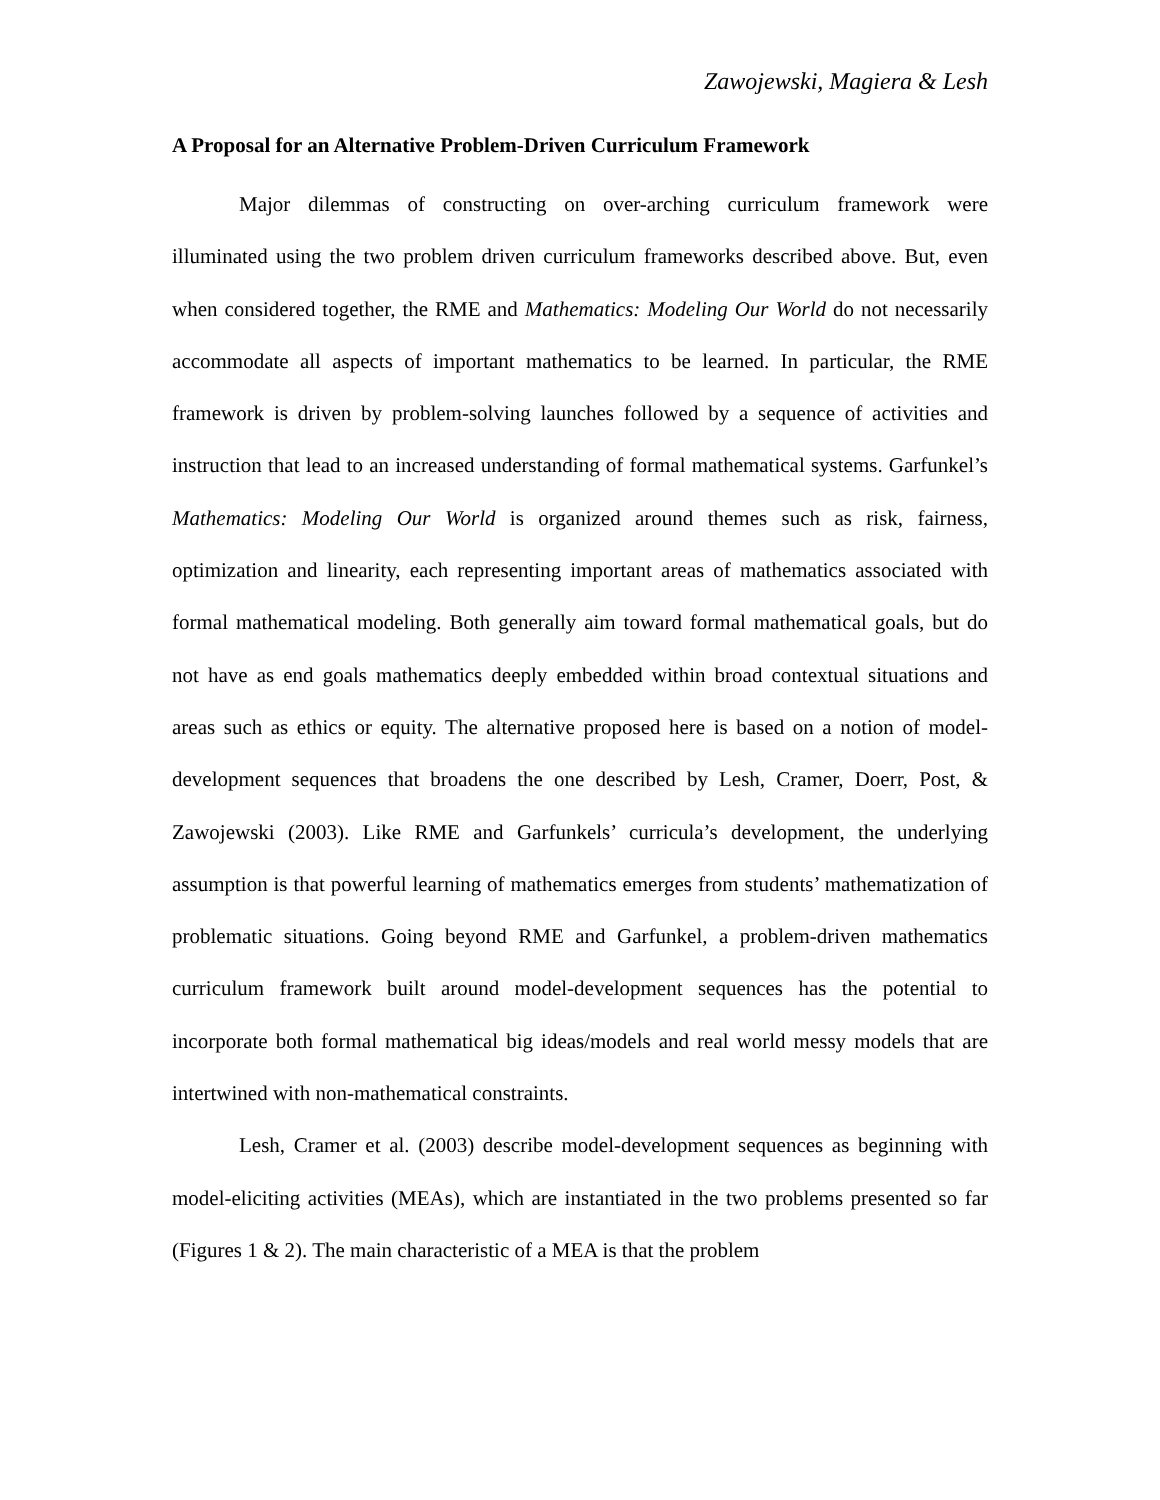Zawojewski, Magiera & Lesh
A Proposal for an Alternative Problem-Driven Curriculum Framework
Major dilemmas of constructing on over-arching curriculum framework were illuminated using the two problem driven curriculum frameworks described above. But, even when considered together, the RME and Mathematics: Modeling Our World do not necessarily accommodate all aspects of important mathematics to be learned. In particular, the RME framework is driven by problem-solving launches followed by a sequence of activities and instruction that lead to an increased understanding of formal mathematical systems. Garfunkel’s Mathematics: Modeling Our World is organized around themes such as risk, fairness, optimization and linearity, each representing important areas of mathematics associated with formal mathematical modeling. Both generally aim toward formal mathematical goals, but do not have as end goals mathematics deeply embedded within broad contextual situations and areas such as ethics or equity. The alternative proposed here is based on a notion of model-development sequences that broadens the one described by Lesh, Cramer, Doerr, Post, & Zawojewski (2003). Like RME and Garfunkels’ curricula’s development, the underlying assumption is that powerful learning of mathematics emerges from students’ mathematization of problematic situations. Going beyond RME and Garfunkel, a problem-driven mathematics curriculum framework built around model-development sequences has the potential to incorporate both formal mathematical big ideas/models and real world messy models that are intertwined with non-mathematical constraints.
Lesh, Cramer et al. (2003) describe model-development sequences as beginning with model-eliciting activities (MEAs), which are instantiated in the two problems presented so far (Figures 1 & 2). The main characteristic of a MEA is that the problem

What to work on:
Transcribe all lines above exactly, skipping pictures.

Task answer:
Zawojewski, Magiera & Lesh
A Proposal for an Alternative Problem-Driven Curriculum Framework
Major dilemmas of constructing on over-arching curriculum framework were illuminated using the two problem driven curriculum frameworks described above. But, even when considered together, the RME and Mathematics: Modeling Our World do not necessarily accommodate all aspects of important mathematics to be learned. In particular, the RME framework is driven by problem-solving launches followed by a sequence of activities and instruction that lead to an increased understanding of formal mathematical systems. Garfunkel’s Mathematics: Modeling Our World is organized around themes such as risk, fairness, optimization and linearity, each representing important areas of mathematics associated with formal mathematical modeling. Both generally aim toward formal mathematical goals, but do not have as end goals mathematics deeply embedded within broad contextual situations and areas such as ethics or equity. The alternative proposed here is based on a notion of model-development sequences that broadens the one described by Lesh, Cramer, Doerr, Post, & Zawojewski (2003). Like RME and Garfunkels’ curricula’s development, the underlying assumption is that powerful learning of mathematics emerges from students’ mathematization of problematic situations. Going beyond RME and Garfunkel, a problem-driven mathematics curriculum framework built around model-development sequences has the potential to incorporate both formal mathematical big ideas/models and real world messy models that are intertwined with non-mathematical constraints.
Lesh, Cramer et al. (2003) describe model-development sequences as beginning with model-eliciting activities (MEAs), which are instantiated in the two problems presented so far (Figures 1 & 2). The main characteristic of a MEA is that the problem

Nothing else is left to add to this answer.